Some medicine that was dispensed to me this morning, by phone:
- * this is what struggles are all about.
- * closeness.
reading about passivhaus as i drove past mention of it at the Yestermorrow Design Build School. From what wikipedia tells me, it looks like i missed out on something that would have intrigued me:
The term Passive house (Passivhaus in German language) refers to the rigorous, voluntary, Passivhaus standard for energy efficiency in buildings, reducing its ecological footprint. It results in ultra-low energy buildings that require little energy for space heating or cooling. The standard is not confined only to residential properties; several office buildings, schools, kindergartens and a supermarket have also been constructed to the standard. Passive design is not the attachment or supplement of architectural design, but an integrated design process with the architectural design.
a quick note i just saw from wordpress:
errors are to be expected.
This is brilliant:
“The main interest in life and work is to become someone else that you were not in the beginning.”
I gleaned it from the wikpedia entry on Michel Foucault. (h/t to brotha Scott for the lead)
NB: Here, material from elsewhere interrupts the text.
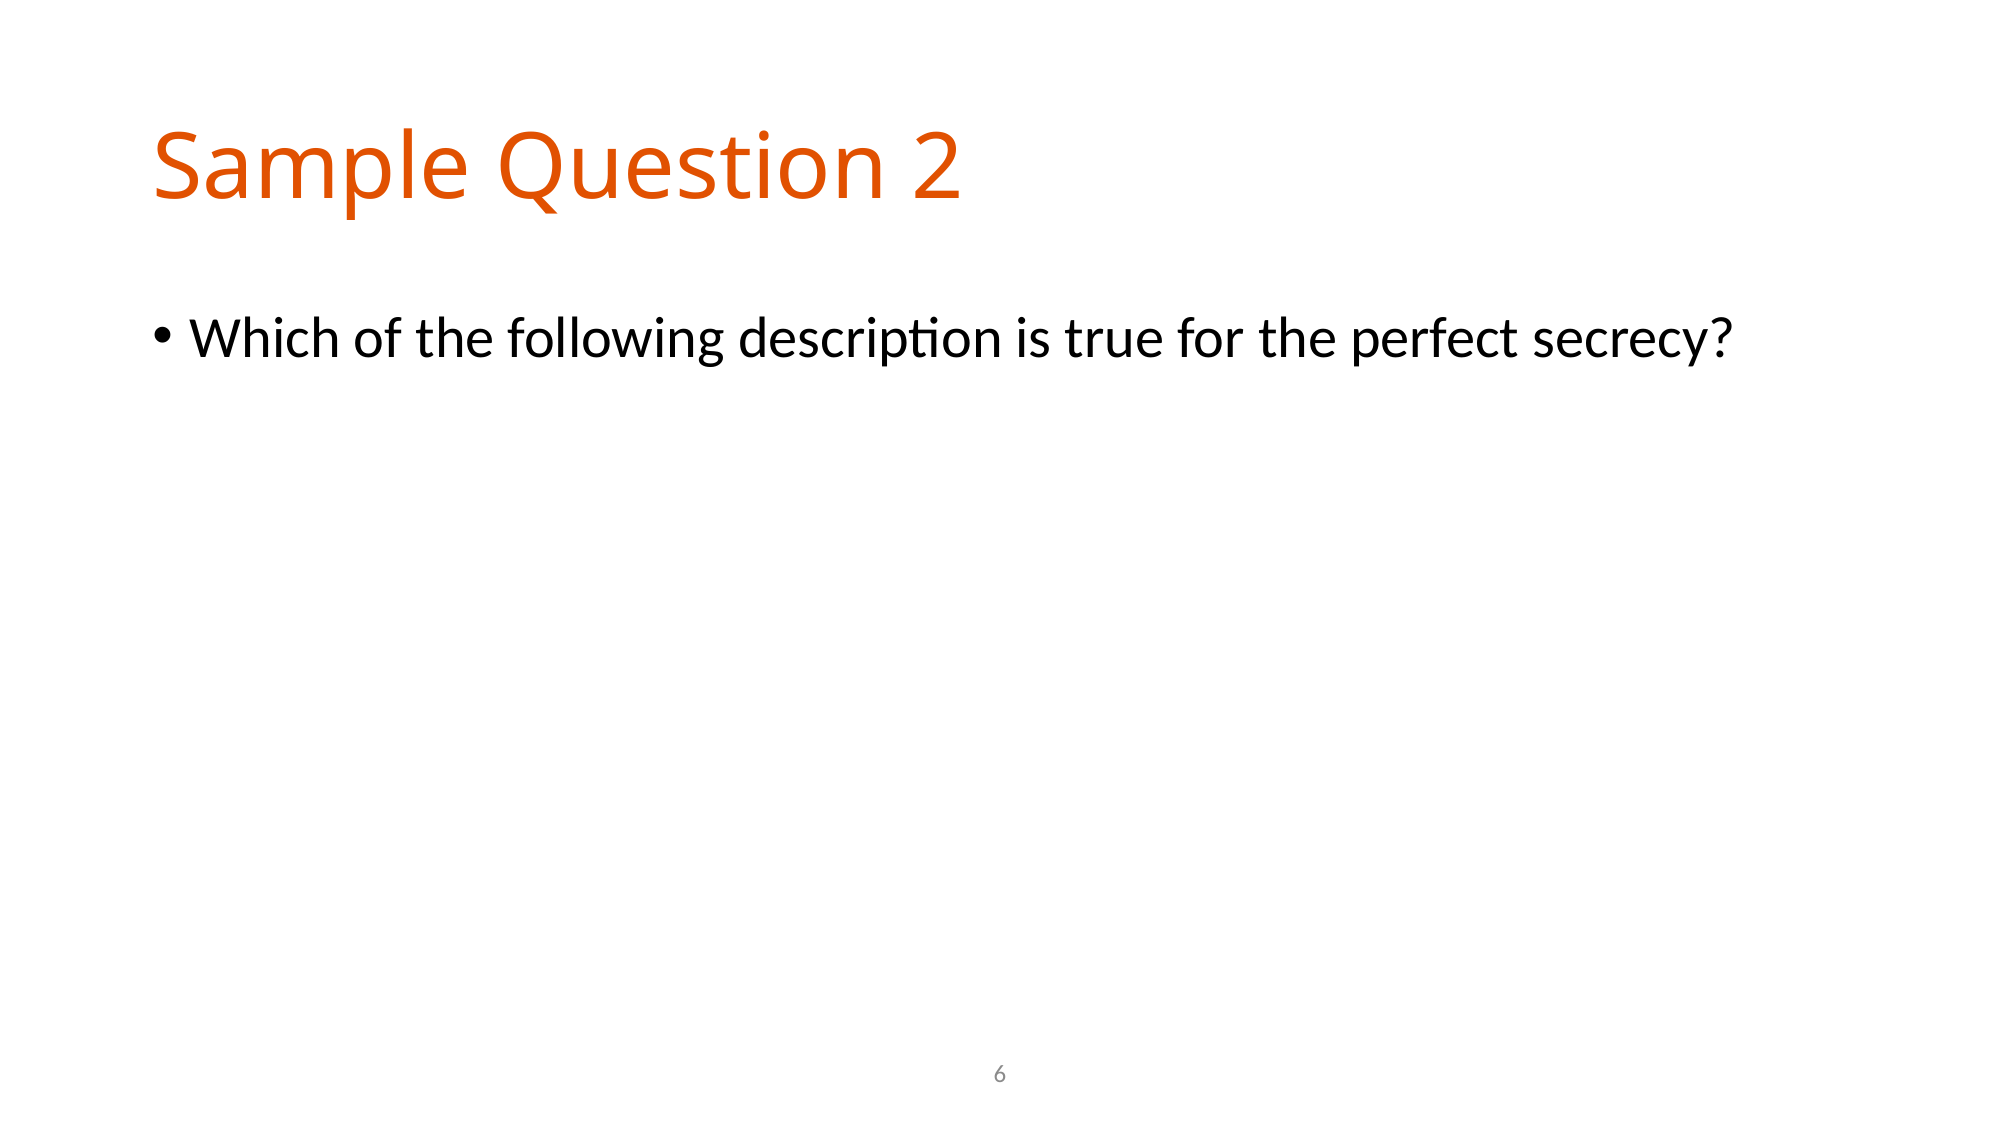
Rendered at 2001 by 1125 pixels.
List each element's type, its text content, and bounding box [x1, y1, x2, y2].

list Which of the following description is true for the perfect secrecy? [137, 299, 1863, 1014]
title Sample Question 2 [137, 59, 1863, 278]
slide_number 6 [774, 1042, 1225, 1103]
It resonates with some of my writing from two weeks ago:
i don’t seek understanding, to be understood by my people. i’ve been exhausted by judgment from others, and my own self-judgment and my judging others. i’ve reigned in some of that judgment, less consumed with burning my energy in that drain/waste. it detracts from channeling it elsewhere.
Jeez, books are magic.
On the train, I’ve just opened to a page in Tao Te Ching (translated by Stephen Mitchell) that reads:
“the feeling of deep connectedness, of knowing exactly what to do, beyond any conscious intention. You submerge yourself beneath the words, in a very still place, and you listen intently.”
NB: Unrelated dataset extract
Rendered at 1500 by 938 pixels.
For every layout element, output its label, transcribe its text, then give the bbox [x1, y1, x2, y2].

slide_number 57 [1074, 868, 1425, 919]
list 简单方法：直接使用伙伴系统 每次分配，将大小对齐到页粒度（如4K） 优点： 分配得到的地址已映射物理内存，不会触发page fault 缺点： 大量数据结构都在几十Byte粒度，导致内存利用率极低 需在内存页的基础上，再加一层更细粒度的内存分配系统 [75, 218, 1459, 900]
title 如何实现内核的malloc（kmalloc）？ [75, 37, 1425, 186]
Mitchell is describing the trance he was in in crafting the pages that preceded the epilogue.
Maybe such deep connectedness was this morning between 8:15 and 9:25. It was so on the beachhead, too. And on the porch last night. in the park stargazing with Aaron and raspy friends.
Doors upon doors and doors. Abyss. Isolation and unity/ in paradox/ together.
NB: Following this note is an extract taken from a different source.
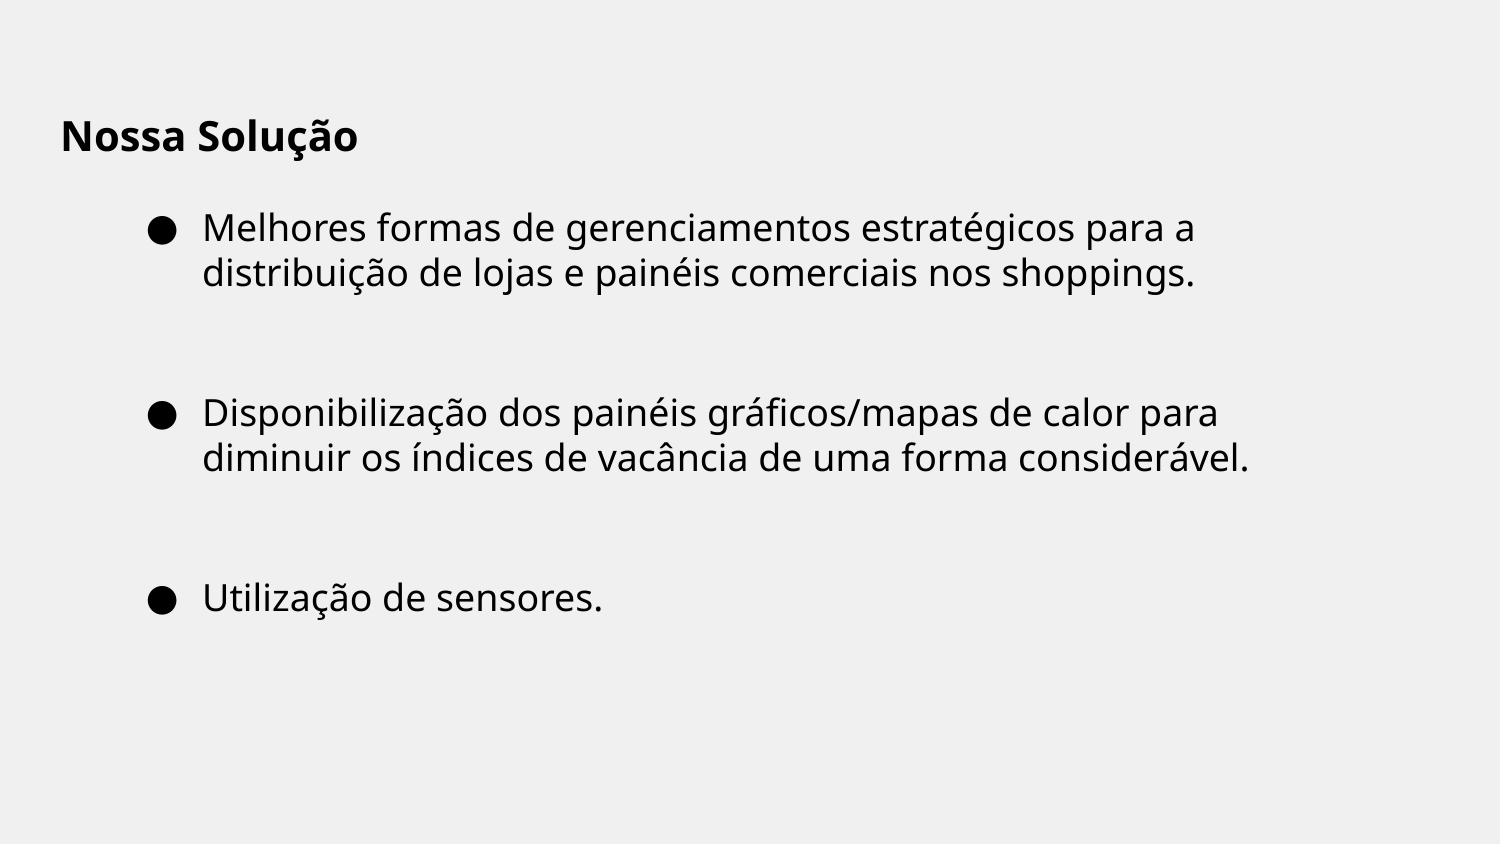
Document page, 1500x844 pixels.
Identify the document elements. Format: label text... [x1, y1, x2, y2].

list Melhores formas de gerenciamentos estratégicos para a distribuição de lojas e painéis comerciais nos shoppings. Disponibilização dos painéis gráficos/mapas de calor para diminuir os índices de vacância de uma forma considerável. Utilização de sensores. [112, 188, 1376, 844]
title Nossa Solução [45, 94, 1443, 189]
Just spoke with Dad for 10 minutes or so. [my sense of time is so screwy as I open, and embrace differently. Time is abundant. My following my heart rather than minding with my brain]
Anyhow, Dad called twice yesterday. Both messages asked me to call him asap. Both times he said how he had a question for me. His question?
Did I want he and Theopolis to come out and help me pack up?
I am awestruck. Into silence. In such tenderness, generosity and love. Offerings that have not been a common occurrence with him. Rather than turn him down altogether, I pivoted the offer by saying that I’d like a raincheck once I’m settled in the Fall. He checked the raincheck.